Of course, there’s also the whole deal of the fact that I was born into a wealthy family. Now that I’ve been aware of since I was very little…

YARNLADY's avatar

Most people in the U. S. are completely ignorant of the privileges they have over the rest of the people in the world. Our standard of living puts many of us in the top 1% of the world in creature comforts, and it goes entirely unnoticed by most.
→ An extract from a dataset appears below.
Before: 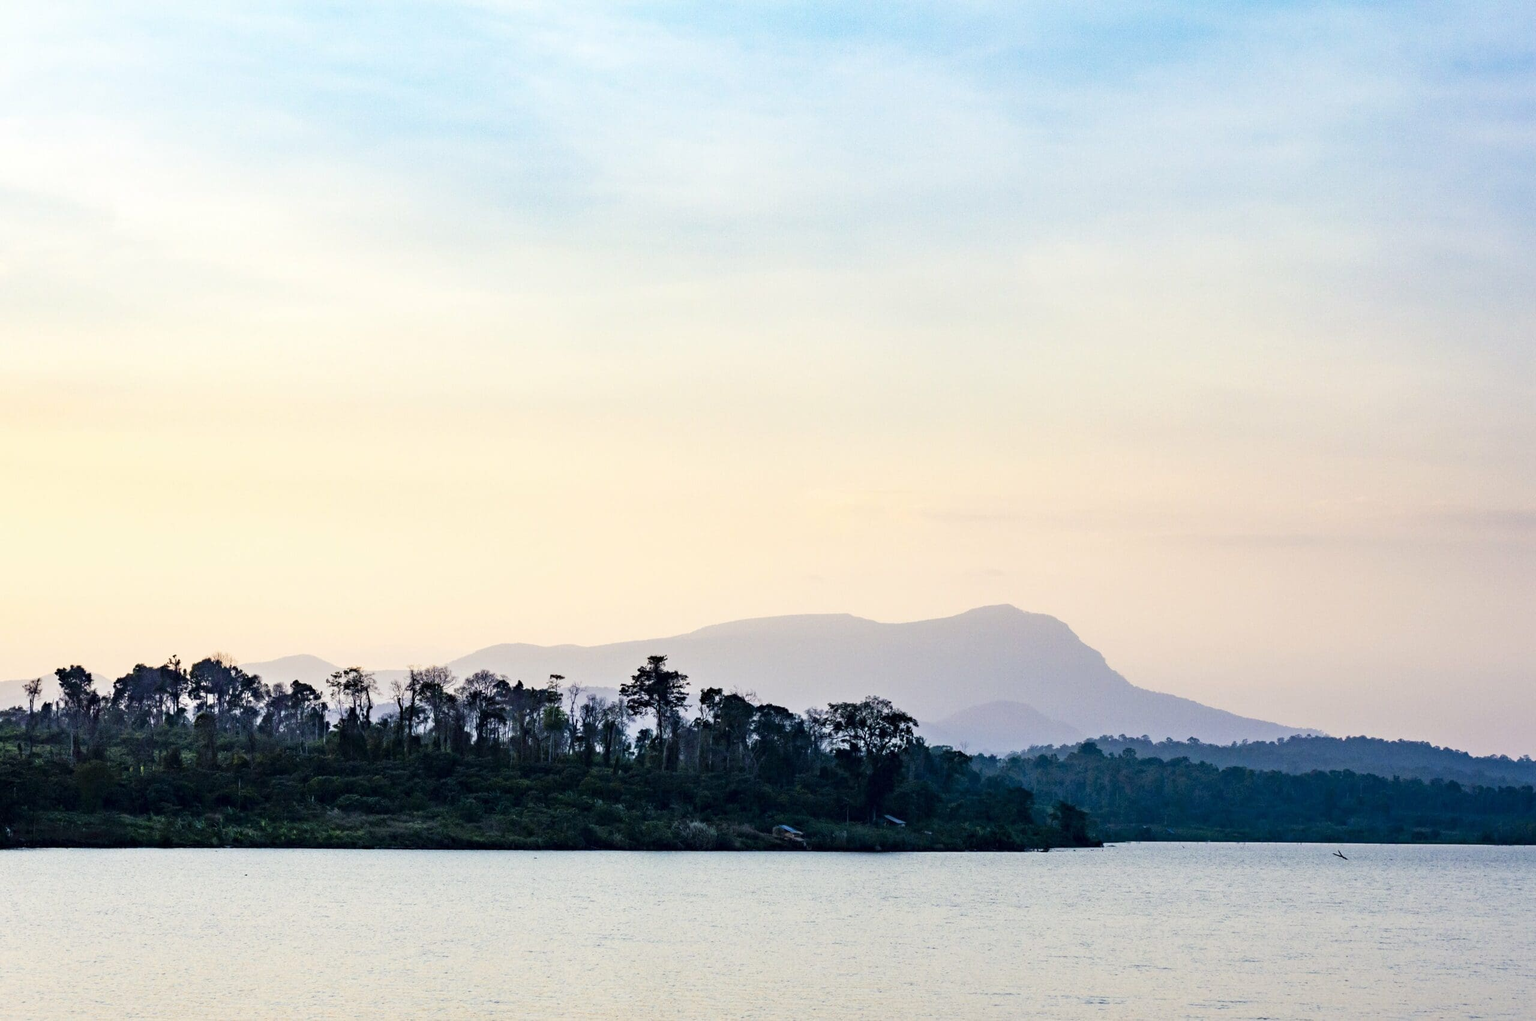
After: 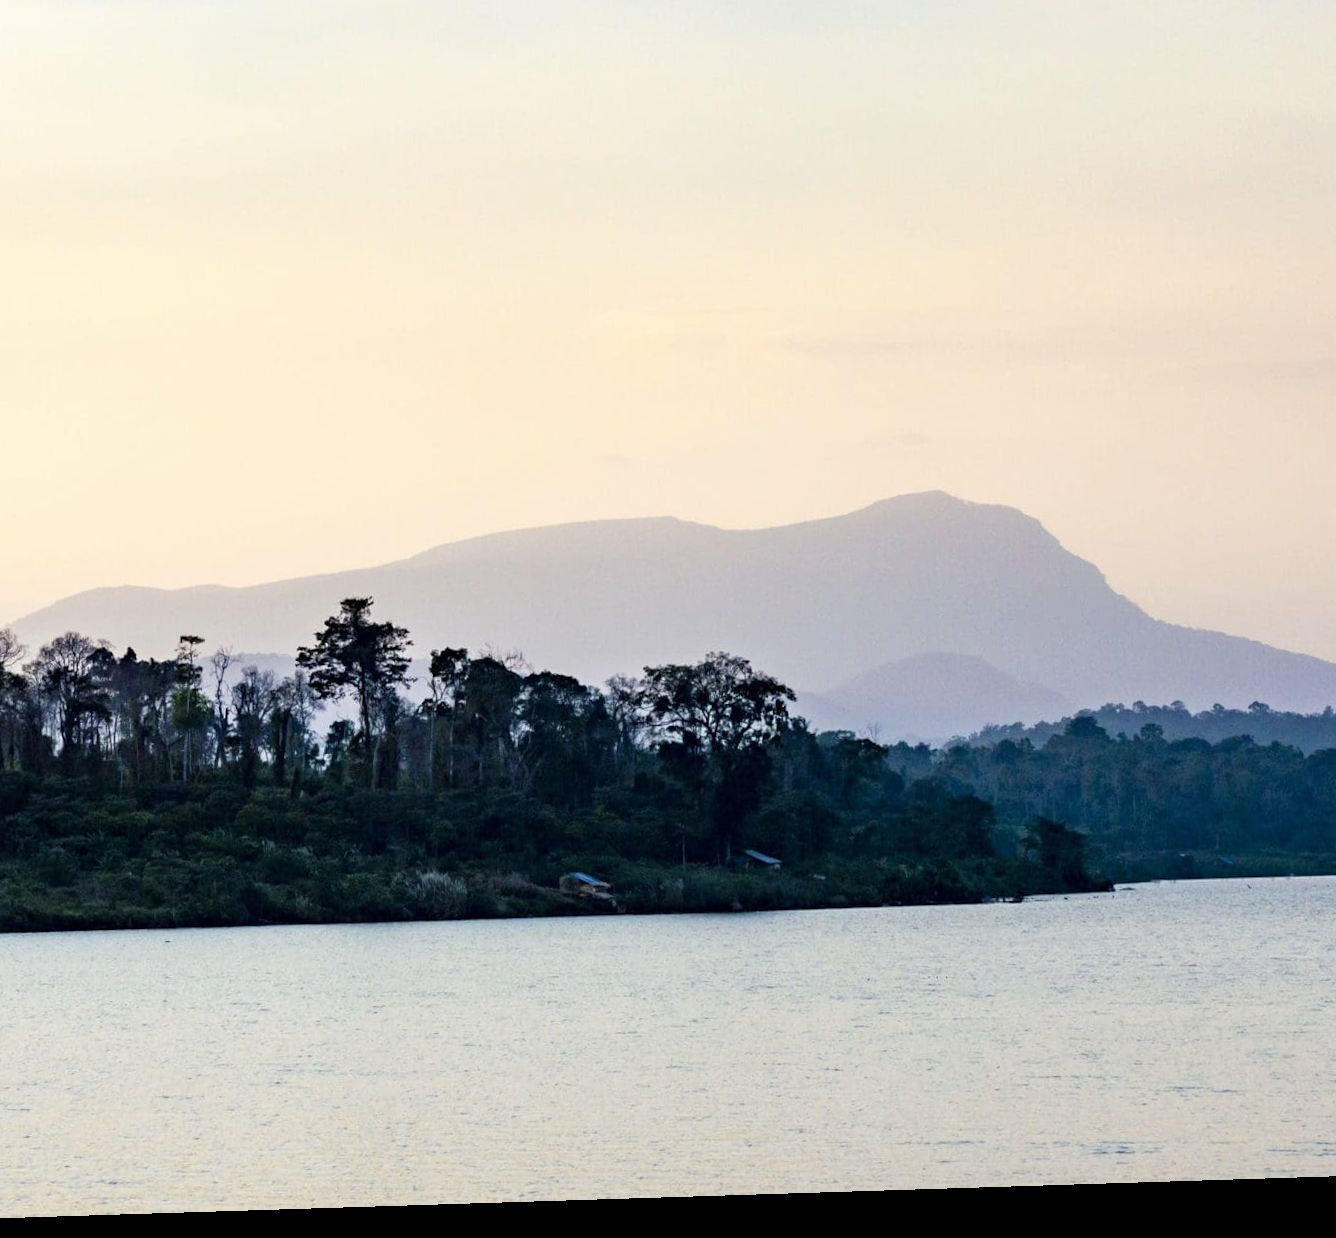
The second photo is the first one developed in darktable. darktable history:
crop and rotate: left 29.237%, top 31.152%, right 19.807%
rotate and perspective: rotation -2.22°, lens shift (horizontal) -0.022, automatic cropping off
Personally, I am thankful that I was born into it, and I take as much advantage as I can, while giving as much as I feel comfortable with.

Aethelflaed's avatar

@saint Because it hurts tons of other people when you don’t. Because you’re not making the world a better place when you don’t. Because you can’t be unbigoted and not examine your privilege. Because there’s a limit to how good a person you can be without dealing with your privilege.

mattbrowne's avatar

By offering support to others who would also like to have more privileges.

Neizvestnaya's avatar

I was raised with a typical American outlook that privilege is what you can make of it. If you’ve got it, you do as @YARNLADY wrote, make the most of it and extend to others as you will. If you don’t have it then do your best as an opportunist to secure yourself and maybe pave the way for someone else to enjoy as a privilege what you brought into being.